Sen. Lindsay Graham, R-S.C., said on Twitter that there is a “BIG discrepancy” between Trump’s statement and warning by Coats.
“It’s imperative we get to the bottom of what is going on so we can be prepared to protect ourselves in advance of the 2018 elections,” Graham said. “My personal view: the Russians are at again.”
Trump faced withering criticism earlier this week after he seemed to side with Putin over the U.S. intelligence community over Russian interference in the 2016 election. On Tuesday, Trump sought to contain the damage by delivering a statement in which he said he accepts the U.S. intelligence community’s assessment that Russia interfered in the 2016 election, but also added that there “could be other people also.”
After his latest remarks at Wednesday’s Cabinet meeting, Senate Minority Leader Charles E. Schumer, D-N.Y., suggested Trump needed to do another round of damage control.
“Mr. President. Walk this back too,” Schumer wrote on Twitter.
Other Democrats mocked Trump and suggested something nefarious was behind his statement.

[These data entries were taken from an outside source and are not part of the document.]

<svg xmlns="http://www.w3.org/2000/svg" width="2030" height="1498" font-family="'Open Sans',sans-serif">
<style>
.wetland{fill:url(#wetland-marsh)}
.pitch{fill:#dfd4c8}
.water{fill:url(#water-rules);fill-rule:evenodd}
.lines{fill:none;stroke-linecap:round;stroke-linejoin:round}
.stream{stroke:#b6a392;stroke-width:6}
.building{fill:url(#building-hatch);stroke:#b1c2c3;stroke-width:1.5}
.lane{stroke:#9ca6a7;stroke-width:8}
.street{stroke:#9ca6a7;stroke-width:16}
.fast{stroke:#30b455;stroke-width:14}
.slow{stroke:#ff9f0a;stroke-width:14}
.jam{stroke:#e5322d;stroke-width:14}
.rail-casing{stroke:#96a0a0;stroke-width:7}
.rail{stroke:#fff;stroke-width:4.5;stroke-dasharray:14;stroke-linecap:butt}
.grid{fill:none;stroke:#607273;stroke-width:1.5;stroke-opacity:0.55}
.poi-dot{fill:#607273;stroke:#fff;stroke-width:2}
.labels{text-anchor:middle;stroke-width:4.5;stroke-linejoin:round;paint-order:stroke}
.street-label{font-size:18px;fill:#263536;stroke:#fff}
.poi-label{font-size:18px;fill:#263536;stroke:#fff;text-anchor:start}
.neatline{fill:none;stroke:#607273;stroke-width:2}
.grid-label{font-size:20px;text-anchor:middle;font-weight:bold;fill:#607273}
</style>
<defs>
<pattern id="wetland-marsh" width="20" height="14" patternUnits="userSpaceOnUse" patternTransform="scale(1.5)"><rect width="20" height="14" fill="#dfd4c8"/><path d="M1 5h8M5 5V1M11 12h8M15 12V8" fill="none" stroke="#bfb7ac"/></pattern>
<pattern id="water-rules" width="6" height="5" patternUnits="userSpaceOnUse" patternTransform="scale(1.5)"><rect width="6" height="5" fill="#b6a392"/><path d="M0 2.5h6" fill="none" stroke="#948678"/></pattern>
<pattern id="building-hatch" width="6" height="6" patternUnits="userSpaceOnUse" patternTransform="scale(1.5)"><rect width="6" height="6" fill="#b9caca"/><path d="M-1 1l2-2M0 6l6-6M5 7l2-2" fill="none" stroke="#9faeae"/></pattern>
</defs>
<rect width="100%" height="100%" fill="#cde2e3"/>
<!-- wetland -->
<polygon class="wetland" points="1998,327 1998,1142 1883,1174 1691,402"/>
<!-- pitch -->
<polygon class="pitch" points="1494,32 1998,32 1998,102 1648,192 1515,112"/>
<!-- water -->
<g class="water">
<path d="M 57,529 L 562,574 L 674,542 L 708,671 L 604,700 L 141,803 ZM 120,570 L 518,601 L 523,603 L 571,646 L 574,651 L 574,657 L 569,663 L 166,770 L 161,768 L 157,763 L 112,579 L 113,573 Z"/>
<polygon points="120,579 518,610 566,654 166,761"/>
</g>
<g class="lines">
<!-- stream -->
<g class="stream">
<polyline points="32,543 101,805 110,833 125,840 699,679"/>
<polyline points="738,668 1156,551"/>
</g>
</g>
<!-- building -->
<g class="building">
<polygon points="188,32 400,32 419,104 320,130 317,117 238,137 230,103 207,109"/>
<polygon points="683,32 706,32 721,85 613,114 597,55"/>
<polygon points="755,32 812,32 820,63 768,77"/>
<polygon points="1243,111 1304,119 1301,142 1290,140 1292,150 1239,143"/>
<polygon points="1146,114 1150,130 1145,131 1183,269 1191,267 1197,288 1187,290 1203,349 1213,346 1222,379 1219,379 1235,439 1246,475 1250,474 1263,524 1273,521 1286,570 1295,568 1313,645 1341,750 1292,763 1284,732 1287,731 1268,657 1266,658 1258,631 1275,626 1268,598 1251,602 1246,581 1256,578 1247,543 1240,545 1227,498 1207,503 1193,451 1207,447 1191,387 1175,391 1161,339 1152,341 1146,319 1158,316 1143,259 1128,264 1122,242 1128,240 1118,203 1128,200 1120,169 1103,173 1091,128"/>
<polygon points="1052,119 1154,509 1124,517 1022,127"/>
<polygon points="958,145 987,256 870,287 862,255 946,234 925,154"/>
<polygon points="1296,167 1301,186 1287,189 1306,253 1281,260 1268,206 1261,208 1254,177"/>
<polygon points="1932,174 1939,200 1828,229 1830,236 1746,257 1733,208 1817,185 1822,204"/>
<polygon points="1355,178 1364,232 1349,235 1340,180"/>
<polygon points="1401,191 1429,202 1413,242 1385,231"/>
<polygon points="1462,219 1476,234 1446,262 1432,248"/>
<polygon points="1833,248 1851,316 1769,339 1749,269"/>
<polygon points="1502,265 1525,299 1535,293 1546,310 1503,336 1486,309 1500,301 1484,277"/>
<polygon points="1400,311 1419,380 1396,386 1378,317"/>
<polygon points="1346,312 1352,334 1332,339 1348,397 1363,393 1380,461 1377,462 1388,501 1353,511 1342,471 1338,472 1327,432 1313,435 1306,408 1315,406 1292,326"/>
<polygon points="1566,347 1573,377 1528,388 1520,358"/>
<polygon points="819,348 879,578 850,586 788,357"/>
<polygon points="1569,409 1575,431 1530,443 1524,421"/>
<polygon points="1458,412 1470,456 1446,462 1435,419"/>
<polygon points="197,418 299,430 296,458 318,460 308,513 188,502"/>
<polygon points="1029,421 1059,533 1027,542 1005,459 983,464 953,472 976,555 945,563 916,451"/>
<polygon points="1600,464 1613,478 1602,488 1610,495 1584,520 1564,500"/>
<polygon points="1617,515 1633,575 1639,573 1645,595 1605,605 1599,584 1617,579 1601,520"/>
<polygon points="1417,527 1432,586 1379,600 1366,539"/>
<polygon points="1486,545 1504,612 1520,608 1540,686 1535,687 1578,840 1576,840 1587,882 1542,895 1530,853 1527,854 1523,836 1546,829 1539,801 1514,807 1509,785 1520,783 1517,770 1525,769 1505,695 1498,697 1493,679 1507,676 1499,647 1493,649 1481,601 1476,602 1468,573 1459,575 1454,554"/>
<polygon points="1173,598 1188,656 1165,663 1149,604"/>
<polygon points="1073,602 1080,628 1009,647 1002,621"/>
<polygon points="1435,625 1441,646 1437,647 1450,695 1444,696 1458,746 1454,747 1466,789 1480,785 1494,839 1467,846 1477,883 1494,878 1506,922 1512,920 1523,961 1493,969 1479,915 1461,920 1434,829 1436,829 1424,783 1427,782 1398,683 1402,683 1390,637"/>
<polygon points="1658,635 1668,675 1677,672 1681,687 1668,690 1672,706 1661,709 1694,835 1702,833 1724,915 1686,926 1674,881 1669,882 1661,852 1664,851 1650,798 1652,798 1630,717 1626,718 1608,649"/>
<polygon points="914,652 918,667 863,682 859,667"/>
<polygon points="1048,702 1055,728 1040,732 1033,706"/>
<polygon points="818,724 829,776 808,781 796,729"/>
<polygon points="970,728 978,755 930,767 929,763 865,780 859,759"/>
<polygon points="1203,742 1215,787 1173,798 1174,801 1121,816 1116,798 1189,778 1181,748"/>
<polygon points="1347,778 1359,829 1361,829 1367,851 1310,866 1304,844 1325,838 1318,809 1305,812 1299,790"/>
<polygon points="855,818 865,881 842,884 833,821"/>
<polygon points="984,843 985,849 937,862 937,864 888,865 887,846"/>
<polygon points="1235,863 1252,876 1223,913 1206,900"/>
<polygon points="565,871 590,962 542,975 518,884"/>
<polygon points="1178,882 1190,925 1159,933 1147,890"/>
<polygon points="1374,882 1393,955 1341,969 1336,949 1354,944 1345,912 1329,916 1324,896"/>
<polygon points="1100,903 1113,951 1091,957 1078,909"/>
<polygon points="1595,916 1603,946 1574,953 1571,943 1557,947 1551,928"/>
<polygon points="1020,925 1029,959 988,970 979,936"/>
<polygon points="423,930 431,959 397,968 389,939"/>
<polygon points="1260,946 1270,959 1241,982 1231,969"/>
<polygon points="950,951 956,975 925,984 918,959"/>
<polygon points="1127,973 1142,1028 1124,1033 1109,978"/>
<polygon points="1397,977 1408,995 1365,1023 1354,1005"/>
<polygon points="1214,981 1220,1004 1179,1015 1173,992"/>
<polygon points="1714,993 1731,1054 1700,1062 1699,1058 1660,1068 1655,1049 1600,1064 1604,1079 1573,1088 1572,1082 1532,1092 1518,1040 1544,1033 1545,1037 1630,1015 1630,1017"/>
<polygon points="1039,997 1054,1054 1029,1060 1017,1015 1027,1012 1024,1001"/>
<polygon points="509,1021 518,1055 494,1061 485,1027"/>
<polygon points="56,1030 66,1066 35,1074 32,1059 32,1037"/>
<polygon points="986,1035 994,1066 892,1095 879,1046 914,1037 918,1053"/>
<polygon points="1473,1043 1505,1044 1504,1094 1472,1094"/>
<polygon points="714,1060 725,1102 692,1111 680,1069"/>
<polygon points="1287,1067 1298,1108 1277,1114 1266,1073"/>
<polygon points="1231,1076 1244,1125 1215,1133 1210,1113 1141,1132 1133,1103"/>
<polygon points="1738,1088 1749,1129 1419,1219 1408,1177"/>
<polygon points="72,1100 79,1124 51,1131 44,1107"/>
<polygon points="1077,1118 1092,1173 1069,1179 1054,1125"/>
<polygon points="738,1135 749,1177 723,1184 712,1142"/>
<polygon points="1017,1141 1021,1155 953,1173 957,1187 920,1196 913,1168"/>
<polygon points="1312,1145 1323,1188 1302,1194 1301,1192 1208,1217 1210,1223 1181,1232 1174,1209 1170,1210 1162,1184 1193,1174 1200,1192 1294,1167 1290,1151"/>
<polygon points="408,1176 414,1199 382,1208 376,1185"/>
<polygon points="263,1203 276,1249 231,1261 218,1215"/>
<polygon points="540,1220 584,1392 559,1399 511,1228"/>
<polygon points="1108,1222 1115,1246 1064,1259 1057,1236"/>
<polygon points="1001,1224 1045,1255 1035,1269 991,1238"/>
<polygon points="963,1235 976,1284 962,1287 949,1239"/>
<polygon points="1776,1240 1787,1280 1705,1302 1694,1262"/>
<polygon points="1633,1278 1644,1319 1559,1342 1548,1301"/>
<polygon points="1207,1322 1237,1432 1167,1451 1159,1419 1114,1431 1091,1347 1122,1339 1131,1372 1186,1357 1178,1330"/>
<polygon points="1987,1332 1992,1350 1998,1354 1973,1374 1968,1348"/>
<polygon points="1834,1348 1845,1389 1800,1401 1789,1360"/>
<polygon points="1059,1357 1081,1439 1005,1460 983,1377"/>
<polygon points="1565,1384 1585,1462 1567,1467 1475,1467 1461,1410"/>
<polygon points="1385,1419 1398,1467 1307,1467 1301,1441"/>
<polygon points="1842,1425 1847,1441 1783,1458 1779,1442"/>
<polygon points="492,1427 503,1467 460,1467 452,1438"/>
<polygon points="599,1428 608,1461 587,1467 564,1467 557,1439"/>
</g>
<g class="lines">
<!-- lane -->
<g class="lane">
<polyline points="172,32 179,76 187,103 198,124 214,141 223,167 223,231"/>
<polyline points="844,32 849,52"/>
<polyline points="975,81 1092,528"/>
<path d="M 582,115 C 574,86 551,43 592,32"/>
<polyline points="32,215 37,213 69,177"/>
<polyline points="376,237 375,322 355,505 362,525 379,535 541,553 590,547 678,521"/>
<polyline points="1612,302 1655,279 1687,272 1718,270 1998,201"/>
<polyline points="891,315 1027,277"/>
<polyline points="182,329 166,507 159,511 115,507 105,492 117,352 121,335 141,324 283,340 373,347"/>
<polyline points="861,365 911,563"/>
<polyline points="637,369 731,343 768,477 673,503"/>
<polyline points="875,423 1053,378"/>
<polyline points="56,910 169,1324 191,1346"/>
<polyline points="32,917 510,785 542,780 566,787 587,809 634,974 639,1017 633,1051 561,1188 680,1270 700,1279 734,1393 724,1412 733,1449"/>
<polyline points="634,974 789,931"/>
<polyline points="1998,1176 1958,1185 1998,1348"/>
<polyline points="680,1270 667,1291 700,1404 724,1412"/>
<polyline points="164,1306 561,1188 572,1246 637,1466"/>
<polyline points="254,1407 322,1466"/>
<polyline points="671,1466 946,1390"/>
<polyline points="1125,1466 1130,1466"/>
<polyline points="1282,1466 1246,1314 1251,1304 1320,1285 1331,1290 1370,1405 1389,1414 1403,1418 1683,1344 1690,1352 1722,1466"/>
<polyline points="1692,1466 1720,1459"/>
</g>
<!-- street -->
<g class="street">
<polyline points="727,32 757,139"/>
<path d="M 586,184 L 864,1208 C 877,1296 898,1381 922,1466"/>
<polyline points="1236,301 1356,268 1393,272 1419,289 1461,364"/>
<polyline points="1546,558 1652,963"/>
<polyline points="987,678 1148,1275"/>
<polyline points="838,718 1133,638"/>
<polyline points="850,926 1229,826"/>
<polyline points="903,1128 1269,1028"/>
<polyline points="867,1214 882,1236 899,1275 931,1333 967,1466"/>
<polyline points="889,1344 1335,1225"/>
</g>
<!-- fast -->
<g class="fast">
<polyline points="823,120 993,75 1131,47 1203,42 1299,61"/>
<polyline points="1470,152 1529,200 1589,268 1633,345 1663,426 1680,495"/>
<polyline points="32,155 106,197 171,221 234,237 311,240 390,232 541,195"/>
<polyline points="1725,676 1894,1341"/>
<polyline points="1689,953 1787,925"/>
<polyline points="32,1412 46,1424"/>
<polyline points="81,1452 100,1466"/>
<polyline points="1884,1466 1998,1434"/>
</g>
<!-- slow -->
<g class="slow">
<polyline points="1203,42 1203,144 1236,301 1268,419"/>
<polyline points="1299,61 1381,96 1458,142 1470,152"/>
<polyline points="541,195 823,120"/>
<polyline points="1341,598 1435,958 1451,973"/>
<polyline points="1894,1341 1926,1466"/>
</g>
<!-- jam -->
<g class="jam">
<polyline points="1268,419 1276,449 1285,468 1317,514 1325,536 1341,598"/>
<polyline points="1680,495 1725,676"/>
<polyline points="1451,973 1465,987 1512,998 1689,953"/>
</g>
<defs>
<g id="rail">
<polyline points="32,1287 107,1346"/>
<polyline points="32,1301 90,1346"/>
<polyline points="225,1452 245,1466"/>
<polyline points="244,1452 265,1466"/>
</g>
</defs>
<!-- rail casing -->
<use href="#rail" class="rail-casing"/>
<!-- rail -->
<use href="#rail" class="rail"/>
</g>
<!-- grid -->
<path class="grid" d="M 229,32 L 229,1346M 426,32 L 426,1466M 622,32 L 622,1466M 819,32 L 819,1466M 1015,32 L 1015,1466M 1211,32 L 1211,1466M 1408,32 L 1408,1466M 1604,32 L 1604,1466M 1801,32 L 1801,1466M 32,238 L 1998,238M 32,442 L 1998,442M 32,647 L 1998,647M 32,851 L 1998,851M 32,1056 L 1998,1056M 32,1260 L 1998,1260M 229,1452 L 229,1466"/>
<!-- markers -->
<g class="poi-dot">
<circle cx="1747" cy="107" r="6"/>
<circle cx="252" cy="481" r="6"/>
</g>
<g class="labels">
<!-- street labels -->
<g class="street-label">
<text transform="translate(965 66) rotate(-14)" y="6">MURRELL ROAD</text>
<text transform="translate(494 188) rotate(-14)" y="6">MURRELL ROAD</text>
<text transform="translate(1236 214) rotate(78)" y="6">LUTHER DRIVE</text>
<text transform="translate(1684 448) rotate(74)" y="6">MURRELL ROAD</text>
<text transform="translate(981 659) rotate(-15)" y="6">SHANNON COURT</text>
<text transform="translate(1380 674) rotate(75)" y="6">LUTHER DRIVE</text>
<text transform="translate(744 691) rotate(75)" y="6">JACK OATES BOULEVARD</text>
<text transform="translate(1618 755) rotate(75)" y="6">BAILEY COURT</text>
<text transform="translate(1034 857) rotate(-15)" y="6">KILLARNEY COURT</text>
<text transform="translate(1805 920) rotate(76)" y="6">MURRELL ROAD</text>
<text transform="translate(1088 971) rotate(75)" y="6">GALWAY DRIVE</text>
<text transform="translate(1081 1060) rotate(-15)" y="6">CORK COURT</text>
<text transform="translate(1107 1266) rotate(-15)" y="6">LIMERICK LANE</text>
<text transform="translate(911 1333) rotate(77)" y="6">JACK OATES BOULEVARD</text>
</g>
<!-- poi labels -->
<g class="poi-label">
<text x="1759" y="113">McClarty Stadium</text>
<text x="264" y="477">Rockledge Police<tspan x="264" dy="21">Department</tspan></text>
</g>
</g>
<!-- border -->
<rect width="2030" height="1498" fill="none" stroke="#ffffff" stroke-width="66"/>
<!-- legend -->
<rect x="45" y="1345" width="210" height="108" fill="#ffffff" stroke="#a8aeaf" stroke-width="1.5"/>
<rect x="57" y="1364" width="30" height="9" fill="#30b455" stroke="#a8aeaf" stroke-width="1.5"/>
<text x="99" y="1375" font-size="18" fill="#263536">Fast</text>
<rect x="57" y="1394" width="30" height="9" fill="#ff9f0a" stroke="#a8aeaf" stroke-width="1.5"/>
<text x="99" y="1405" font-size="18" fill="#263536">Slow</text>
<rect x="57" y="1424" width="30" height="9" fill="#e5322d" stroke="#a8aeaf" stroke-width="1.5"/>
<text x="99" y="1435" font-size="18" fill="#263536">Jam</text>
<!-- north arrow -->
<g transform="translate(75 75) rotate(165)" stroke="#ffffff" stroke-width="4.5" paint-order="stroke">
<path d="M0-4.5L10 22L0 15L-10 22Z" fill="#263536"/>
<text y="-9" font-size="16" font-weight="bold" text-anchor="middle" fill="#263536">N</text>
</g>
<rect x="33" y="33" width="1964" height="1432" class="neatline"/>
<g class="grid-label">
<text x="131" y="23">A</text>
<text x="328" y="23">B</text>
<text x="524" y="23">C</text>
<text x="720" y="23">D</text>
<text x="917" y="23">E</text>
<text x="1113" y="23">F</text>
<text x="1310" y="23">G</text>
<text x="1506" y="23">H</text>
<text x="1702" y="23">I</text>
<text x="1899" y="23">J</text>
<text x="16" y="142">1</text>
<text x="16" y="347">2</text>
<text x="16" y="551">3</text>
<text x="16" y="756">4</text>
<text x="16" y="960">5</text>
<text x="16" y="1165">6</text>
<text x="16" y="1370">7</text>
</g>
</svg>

“What world is Trump living in?” Sen. Bernie Sanders, I-Vt., wrote on Twitter. “Does he not understand what’s going on? Is he being blackmailed because the Russians have compromising information on him? Or is he sympathetic to Putin’s style of authoritarianism?”
Members of Congress have been working on legislation aimed at deterring future interference in U.S. elections.
Sens. Marco Rubio, R-Fla., and Chris Van Hollen, D-Md., introduced bipartisan legislation in January that would mandate sanctions and other punishments for any foreign actor that is found to have attempted to undermine U.S. elections in the future.
“There is no reason to think this meddling will be an isolated incident,” Rubio and Van Hollen wrote in a Washington Post op-ed on the measure. “In fact, we expect the threat will grow in future years.”
Trump began the day by offering a fresh defense of his Monday summit with Putin in Helsinki, firing off morning tweets in which he claimed that his widely panned news conference afterward actually was appreciated by “many people at the higher ends of intelligence.”
“Putin and I discussed many important subjects at our earlier meeting,” Trump wrote. We got along well which truly bothered many haters who wanted to see a boxing match. Big results will come!”